Work to be completed: Rewrite the stretch from the line containing "Rendered at 1654 by 1241 pixels." through the line containing "picture [840, 582, 1383, 1126]", replacing "label" with "category" and leaving everything else unchanged.

Material supplied:
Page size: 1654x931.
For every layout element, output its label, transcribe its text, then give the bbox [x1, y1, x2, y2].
--
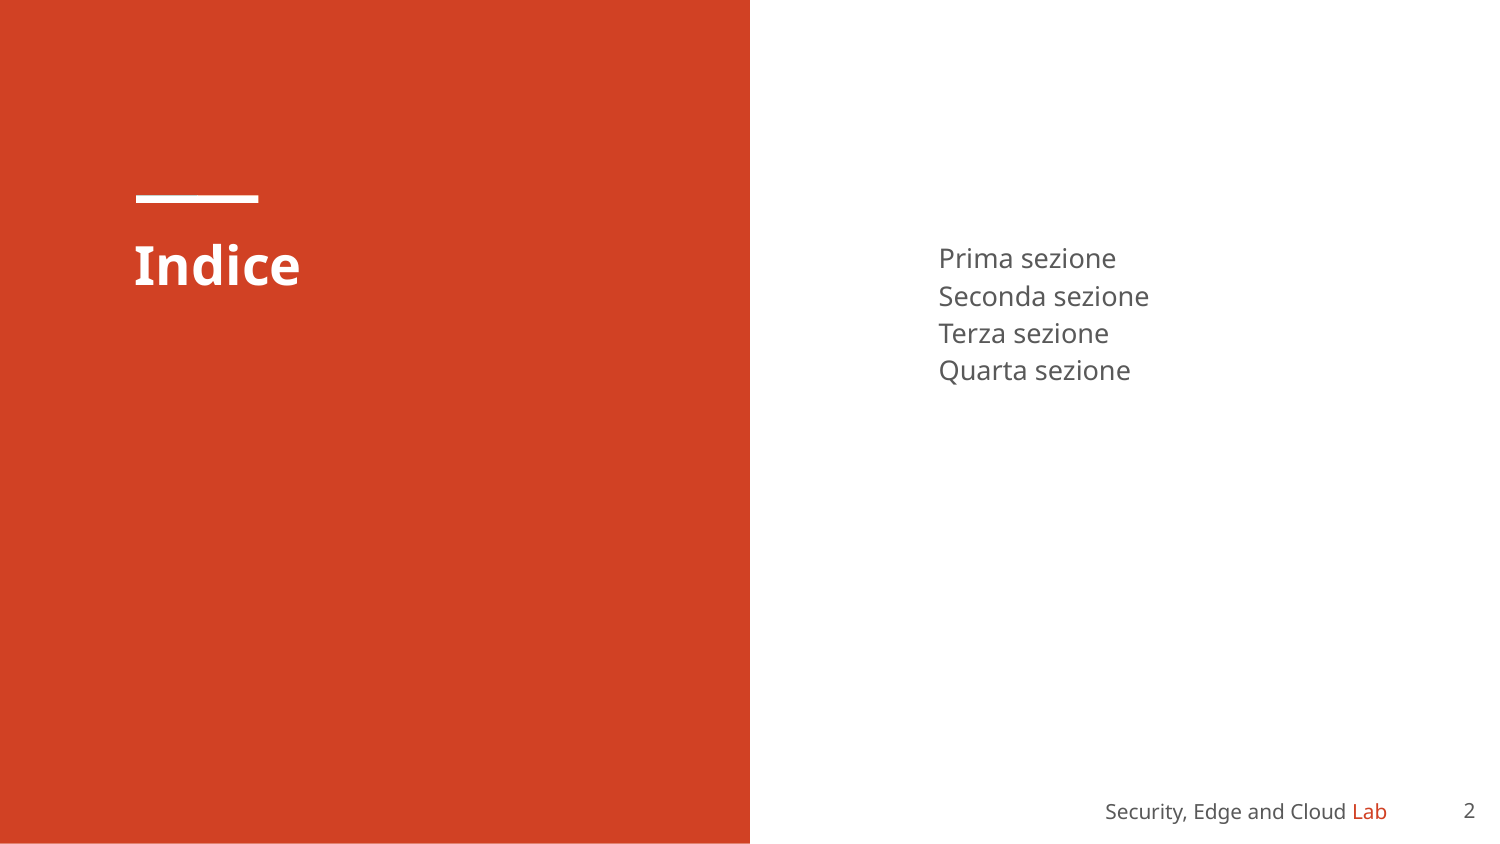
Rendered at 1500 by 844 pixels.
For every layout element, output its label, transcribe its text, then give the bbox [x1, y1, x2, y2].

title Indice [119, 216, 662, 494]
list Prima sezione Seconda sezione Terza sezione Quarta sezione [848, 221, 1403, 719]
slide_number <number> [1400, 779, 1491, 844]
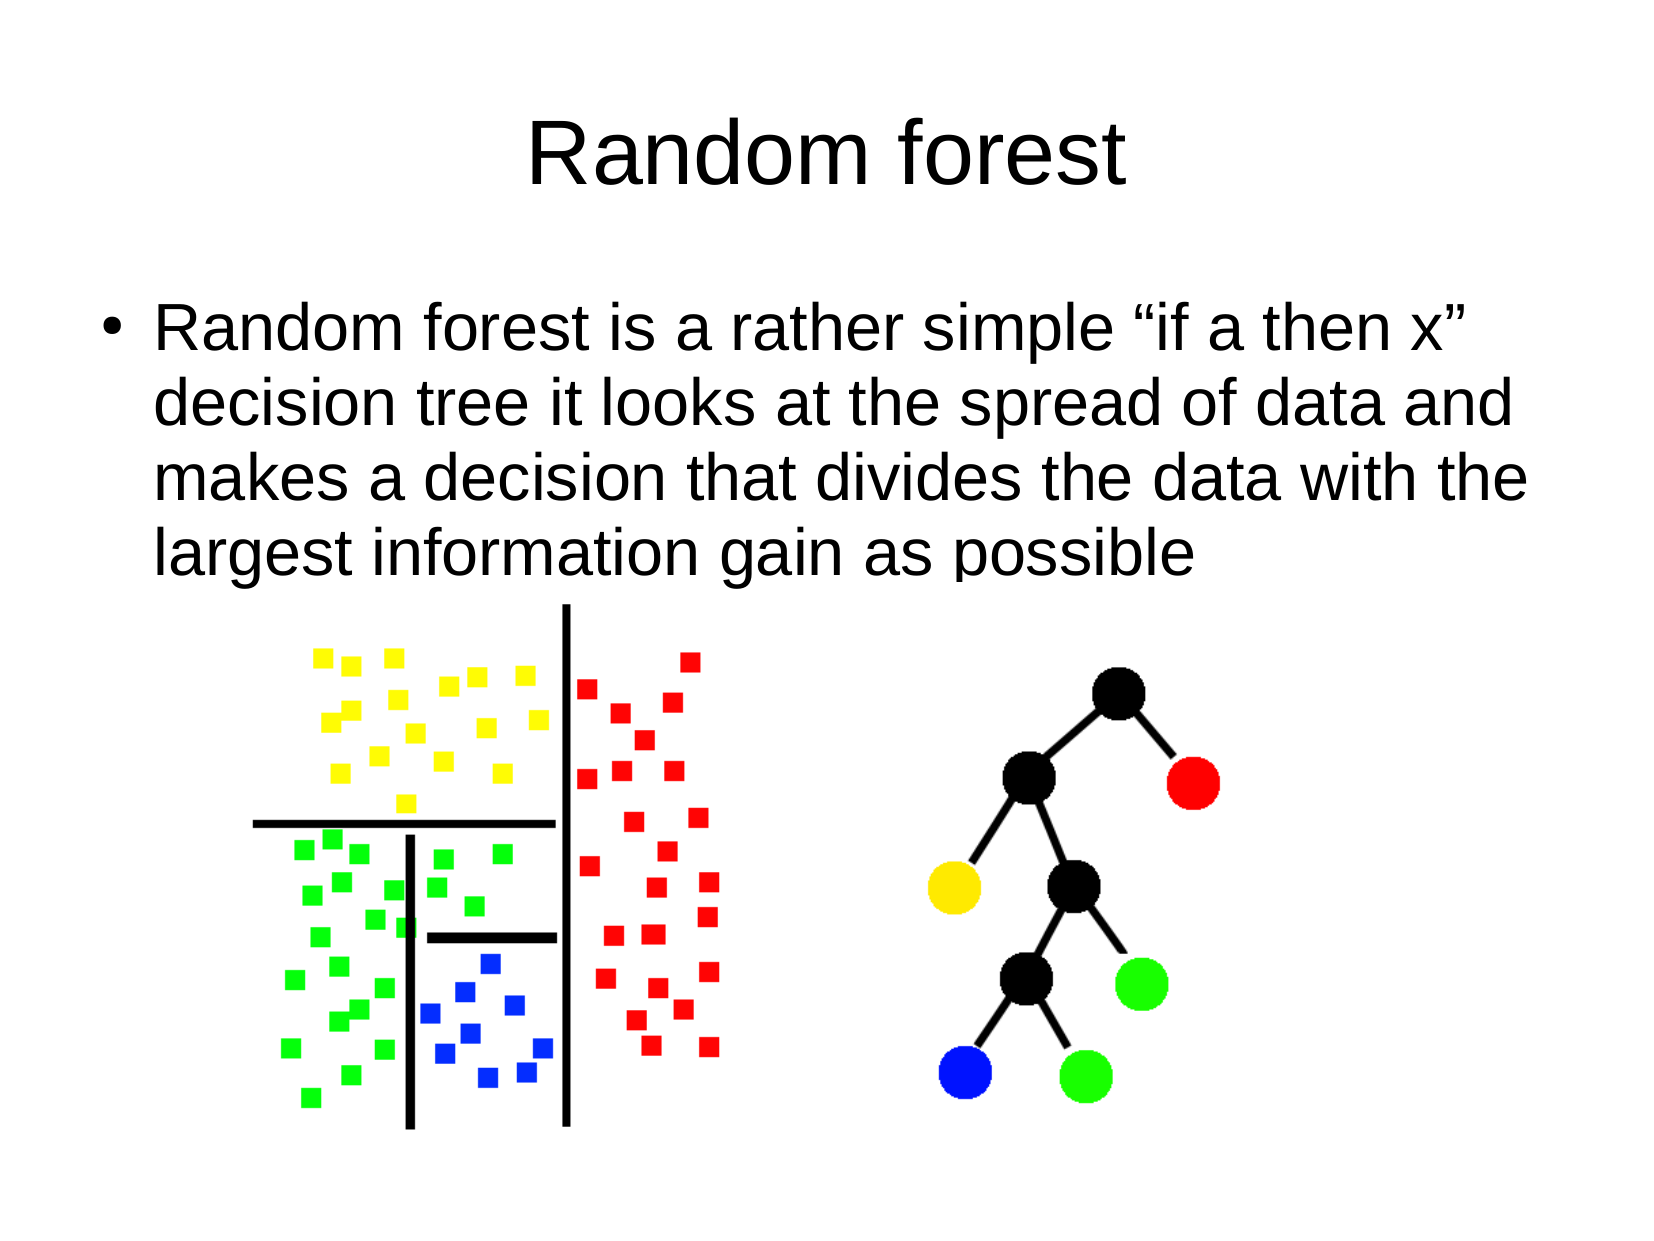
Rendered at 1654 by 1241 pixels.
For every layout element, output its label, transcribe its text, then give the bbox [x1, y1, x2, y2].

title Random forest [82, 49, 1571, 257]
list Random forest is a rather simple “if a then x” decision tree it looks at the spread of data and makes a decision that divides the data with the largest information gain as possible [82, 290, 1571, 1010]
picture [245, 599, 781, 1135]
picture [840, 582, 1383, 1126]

Solution:
Rendered at 1654 by 1241 pixels.
For every layout element, output its category, transcribe its text, then give the bbox [x1, y1, x2, y2].

title Random forest [82, 49, 1571, 257]
list Random forest is a rather simple “if a then x” decision tree it looks at the spread of data and makes a decision that divides the data with the largest information gain as possible [82, 290, 1571, 1010]
picture [245, 599, 781, 1135]
picture [840, 582, 1383, 1126]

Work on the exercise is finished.